Bolehkah Beli emas online? | Ustadz Dr Arifin Badri

Bolehkah Beli emas online?

Sebelum mengetahui jawaban dari pertanyaan di atas, coba renungkan dahulu beberapa ilustrasi di bawah ini:

Mengaku memiliki anak tapi kemudian berkata bahwa dirinya tidak pernah melahirkan.

Mengaku rumahnya berada di lantai 30, pada gedung bertingkat, namun kemudian ia mengaku bahwa lantai 1 dari gedung itu sudah dihancurkan. Sejak jauh hari sebelum ia membeli rumah di lantai 30.
Mengaku punya anak berumur 1 tahun, tapi ia juga mengakui bahwa istrinya telah meninggal dunia 40 tahun silam.

Bercerita hendak memanen padi, tapi ternyata sejak 10 tahun silam ia tidak pernah menanam padi bahkan sawahnya saja sudah jauh jauh hari dialih fungsikan menjadi lahan kering untuk perumahan.
Mengaku baru saja pulang naik haji tapi kemudian mengaku bahwa sejak 50 tahun silam ia tidak pernah ke Mekkah dan Arofah.

Bingung bin membingungkan bukan?

Menurut anda, orang yang mengatakan demikian itu perlu diapakan ?

Klaim klaim di atas serupa dengan omongan sebagian orang yang saat ini getol berjualan emas secara online.

Mereka berkata, jual beli emas secara online itu halal, karena emas tidak lagi berlaku hukum riba, sehingga bebas diperjual belikan sesuka hati anda. 

Kata mereka: Yang demikian itu karena alasan berlakunya hukum riba pada emas dan perak adalah karena keduanya sebagai alat transaksi atau standar nilai masyarakat zaman dahulu. Sedangkan kini emas dan perak tidak lagi menjadi alat transaksi, maka tidak berlaku lagi hukum riba padanya.

Masyarakat saat ini bertransaksi dengan uang kertas dan uang elektronik, maka hukum riba berlaku padanya, tidak boleh diperdagangkan secara bebas, bila ditukarkan dengan mata uang lain harus dilakukan secara tunai dan bila ditukar dengan mata uang yang sama maka harus sama nominal/nilainya dan tunai.

Ucapan di atas seakan cerdas, padahal kelewat cerdas.

Mau tahu kenapa kelewat cerdas?

Silahkan anda tanya kepada mereka, apa dalil berlakunya hukum riba pada uang kertas dan uang elektronik ? 

Anda akan dapatkan mereka berdalil dengan dalil dalil yang berkaitan dengan emas dan perak, diantaranya sabda Nabi shallallahu 'alaihi wa sallam:

(الذهب بالذهب والفضة بالفضة والبر بالبر والشعير بالشعير والتمر بالتمر والملح بالملح مثلا بمثل، سواء بسواء، يدا بيد، فمن زاد أو استزاد فقد أربى). رواه مسلم
"Emas dijual dengan emas, perak dijual dengan perak, gandum dijual dengan gandum, sya'ir (salah satu jenis gandum) dijual dengan sya'ir, korma dijual dengan korma, dan garam dijual dengan garam, (takaran/timbangannya) harus sama dan kontan. Barang siapa yang menambah atau meminta tambahan maka ia telah berbuat riba". (HRS Muslim dalam kitabnya As Shahih).

Data Tugas:
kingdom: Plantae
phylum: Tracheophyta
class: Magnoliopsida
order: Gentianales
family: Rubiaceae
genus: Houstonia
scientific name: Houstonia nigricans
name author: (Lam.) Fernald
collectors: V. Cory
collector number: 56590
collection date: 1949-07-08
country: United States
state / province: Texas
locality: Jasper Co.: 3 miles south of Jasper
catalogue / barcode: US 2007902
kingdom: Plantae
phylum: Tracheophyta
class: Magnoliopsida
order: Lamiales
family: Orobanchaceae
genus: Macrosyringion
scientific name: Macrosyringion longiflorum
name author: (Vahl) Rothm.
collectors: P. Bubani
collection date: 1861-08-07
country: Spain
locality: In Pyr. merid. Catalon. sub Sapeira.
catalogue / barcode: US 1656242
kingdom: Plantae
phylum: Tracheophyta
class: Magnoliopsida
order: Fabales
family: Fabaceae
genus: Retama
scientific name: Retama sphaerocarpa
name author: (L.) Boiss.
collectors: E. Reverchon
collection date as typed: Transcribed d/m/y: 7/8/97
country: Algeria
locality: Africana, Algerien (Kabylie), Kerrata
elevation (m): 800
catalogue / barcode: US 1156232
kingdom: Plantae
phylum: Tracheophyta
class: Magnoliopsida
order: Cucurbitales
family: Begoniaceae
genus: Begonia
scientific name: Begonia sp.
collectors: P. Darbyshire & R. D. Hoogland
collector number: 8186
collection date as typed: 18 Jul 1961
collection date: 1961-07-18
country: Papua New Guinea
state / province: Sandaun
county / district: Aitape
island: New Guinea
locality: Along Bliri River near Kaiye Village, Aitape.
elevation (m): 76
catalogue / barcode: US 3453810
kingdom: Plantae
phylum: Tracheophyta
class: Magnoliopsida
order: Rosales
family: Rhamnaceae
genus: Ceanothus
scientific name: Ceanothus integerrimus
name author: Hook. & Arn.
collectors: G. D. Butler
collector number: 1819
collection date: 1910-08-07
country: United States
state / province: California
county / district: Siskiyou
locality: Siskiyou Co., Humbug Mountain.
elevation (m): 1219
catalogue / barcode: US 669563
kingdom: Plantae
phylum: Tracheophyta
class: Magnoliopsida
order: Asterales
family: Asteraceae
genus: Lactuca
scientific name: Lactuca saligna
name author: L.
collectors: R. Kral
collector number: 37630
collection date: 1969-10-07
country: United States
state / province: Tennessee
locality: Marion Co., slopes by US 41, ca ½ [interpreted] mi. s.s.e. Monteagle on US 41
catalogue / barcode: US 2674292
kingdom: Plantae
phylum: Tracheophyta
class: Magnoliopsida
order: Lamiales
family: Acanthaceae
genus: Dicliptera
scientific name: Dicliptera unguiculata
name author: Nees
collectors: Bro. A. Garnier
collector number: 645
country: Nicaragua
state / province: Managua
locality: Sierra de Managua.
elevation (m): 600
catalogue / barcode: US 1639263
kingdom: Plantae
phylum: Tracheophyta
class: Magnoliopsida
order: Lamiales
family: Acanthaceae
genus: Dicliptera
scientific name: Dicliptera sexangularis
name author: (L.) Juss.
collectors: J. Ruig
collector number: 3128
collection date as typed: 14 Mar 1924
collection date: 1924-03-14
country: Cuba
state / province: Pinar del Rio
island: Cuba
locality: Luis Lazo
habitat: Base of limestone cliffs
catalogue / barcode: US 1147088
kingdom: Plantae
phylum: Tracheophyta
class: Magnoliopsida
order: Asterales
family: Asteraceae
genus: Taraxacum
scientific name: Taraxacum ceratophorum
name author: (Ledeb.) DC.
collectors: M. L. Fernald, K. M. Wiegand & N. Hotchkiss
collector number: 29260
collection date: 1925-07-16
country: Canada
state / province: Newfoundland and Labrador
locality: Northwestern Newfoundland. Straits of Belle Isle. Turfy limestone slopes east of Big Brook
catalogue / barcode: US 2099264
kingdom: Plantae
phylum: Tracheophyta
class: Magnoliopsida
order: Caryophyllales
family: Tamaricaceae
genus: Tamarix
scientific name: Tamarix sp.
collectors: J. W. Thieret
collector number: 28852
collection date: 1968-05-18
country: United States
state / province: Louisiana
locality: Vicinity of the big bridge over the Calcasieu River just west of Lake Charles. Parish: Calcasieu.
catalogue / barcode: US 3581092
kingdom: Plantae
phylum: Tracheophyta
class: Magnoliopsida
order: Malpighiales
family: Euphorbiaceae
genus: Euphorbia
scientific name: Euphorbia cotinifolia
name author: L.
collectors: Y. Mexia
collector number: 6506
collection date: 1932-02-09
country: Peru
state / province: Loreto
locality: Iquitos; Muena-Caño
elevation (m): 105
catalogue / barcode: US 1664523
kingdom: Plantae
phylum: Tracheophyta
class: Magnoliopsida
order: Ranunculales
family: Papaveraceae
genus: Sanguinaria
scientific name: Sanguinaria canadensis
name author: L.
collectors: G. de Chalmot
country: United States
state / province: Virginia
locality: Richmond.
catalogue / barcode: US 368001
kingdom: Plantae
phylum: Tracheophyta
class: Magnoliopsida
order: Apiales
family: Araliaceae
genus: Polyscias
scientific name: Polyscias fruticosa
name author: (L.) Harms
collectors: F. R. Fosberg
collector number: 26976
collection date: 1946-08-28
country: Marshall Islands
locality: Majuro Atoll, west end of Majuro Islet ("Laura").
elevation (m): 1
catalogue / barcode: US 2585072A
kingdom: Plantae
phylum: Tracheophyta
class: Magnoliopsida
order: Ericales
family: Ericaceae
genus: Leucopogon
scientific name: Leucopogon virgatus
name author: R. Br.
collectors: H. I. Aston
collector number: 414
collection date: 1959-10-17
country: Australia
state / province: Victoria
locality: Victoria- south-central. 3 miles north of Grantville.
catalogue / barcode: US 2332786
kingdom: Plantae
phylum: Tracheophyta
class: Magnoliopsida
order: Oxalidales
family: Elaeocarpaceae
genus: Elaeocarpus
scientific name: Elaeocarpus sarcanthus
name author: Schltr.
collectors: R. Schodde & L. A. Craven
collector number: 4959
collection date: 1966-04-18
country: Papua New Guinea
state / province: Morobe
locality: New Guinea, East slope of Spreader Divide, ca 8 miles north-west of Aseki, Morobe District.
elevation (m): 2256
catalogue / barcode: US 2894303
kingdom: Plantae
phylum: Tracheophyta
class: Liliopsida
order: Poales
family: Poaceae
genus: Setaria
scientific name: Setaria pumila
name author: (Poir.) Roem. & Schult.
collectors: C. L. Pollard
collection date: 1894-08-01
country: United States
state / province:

Daftar Tugas:
1. Ulangi persis baris-baris entri mulai dari baris yang memuat "family: Fabaceae" hingga baris yang memuat "name author: (L.) Juss.", kedua baris itu ikut disertakan.
2. Teruskan tulisan tentang hukum membeli emas secara online, dimulai setelah kalimat terakhir yang ditampilkan.
Teks dan entri di sini diambil dari sumber yang berbeda.

Hasil:
1.
family: Fabaceae
genus: Retama
scientific name: Retama sphaerocarpa
name author: (L.) Boiss.
collectors: E. Reverchon
collection date as typed: Transcribed d/m/y: 7/8/97
country: Algeria
locality: Africana, Algerien (Kabylie), Kerrata
elevation (m): 800
catalogue / barcode: US 1156232
kingdom: Plantae
phylum: Tracheophyta
class: Magnoliopsida
order: Cucurbitales
family: Begoniaceae
genus: Begonia
scientific name: Begonia sp.
collectors: P. Darbyshire & R. D. Hoogland
collector number: 8186
collection date as typed: 18 Jul 1961
collection date: 1961-07-18
country: Papua New Guinea
state / province: Sandaun
county / district: Aitape
island: New Guinea
locality: Along Bliri River near Kaiye Village, Aitape.
elevation (m): 76
catalogue / barcode: US 3453810
kingdom: Plantae
phylum: Tracheophyta
class: Magnoliopsida
order: Rosales
family: Rhamnaceae
genus: Ceanothus
scientific name: Ceanothus integerrimus
name author: Hook. & Arn.
collectors: G. D. Butler
collector number: 1819
collection date: 1910-08-07
country: United States
state / province: California
county / district: Siskiyou
locality: Siskiyou Co., Humbug Mountain.
elevation (m): 1219
catalogue / barcode: US 669563
kingdom: Plantae
phylum: Tracheophyta
class: Magnoliopsida
order: Asterales
family: Asteraceae
genus: Lactuca
scientific name: Lactuca saligna
name author: L.
collectors: R. Kral
collector number: 37630
collection date: 1969-10-07
country: United States
state / province: Tennessee
locality: Marion Co., slopes by US 41, ca ½ [interpreted] mi. s.s.e. Monteagle on US 41
catalogue / barcode: US 2674292
kingdom: Plantae
phylum: Tracheophyta
class: Magnoliopsida
order: Lamiales
family: Acanthaceae
genus: Dicliptera
scientific name: Dicliptera unguiculata
name author: Nees
collectors: Bro. A. Garnier
collector number: 645
country: Nicaragua
state / province: Managua
locality: Sierra de Managua.
elevation (m): 600
catalogue / barcode: US 1639263
kingdom: Plantae
phylum: Tracheophyta
class: Magnoliopsida
order: Lamiales
family: Acanthaceae
genus: Dicliptera
scientific name: Dicliptera sexangularis
name author: (L.) Juss.

2.
Pada hadits lain dari sahabat Ubadah bin As Shamit radhiallahu 'anhu menuturkan:

(نهى رسول الله صلى الله عليه وسلم أن يباع الذهب بالذهب تبره وعينه إلا وزنا بوزن والفضة بالفضة تبرها وعينها إلا مثلا بمثل، وذكر الشعير بالشعير والتمر بالتمر والملح بالملح كيلا بكيل فمن زاد أو إزداد فقد أربى. رواه النَّسائي والطَّحاوي والدَّارقطني والبيهقي وصححه الألباني
"Rasulullah shallallahu 'alaihi wa sallam melarang penjualan emas dengan emas baik berupa batangan atau berupa mata uang dinar melainkan dengan cara sama timbangannya, dan perak dengan perak baik berupa batangan atau telah menjadi mata uang dirham melainkan dengan cara sama timbangannya. Dan beliau juga menyebutkan perihal penjualan gandum dengan gandum, korma dengan korma, dan garam dengan garam dengan cara takarannya sama. Barang siapa yang menambah atau meminta tambahan, maka ia telah berbuat riba." Riwayat An Nasa'i, At Thohawi, Ad Daraquthny, Al Baihaqy dan dinyatakan sebagai hadits shahih oleh Al Albany.

Pendalilannya dengan metode qiyas alias analogi, uang kertas disamakan dengan dinar dan dirham, karena sama sama sebagai alat transaksi dan standar nilai.

Anehnya, kini mereka berkata bahwa emas dan perak tidak lagi menjadi alat transaksi.

Lo lo lo, kok ngalur dan ngidul, katanya emas dan perak sebagai acuan penetapan hukum riba pada uang kertas, kok dinyatakan sudah tidak dianggap sebagai standar nilai? 

Lalu bagaimana nasib qiyas / analoginya?

Seharusnya tidak lagi ada analogi kepada emas dan perak, namun anehnya tetap saja analogi kepada keduanya menjadi alasan pemberlakuan hukum riba pada uang kertas yang berlaku saat ini.
Kawan! Semua orang yang pernah belajar ushul fiqih mestinya mengetahui bahwa salah satu syarat berdalil dengan qiyas ialah bila qiyas itu tidak berdampak pada pengguguran hukum pada masalah induk yang menjadi acuan pendalilan dengan qiyas.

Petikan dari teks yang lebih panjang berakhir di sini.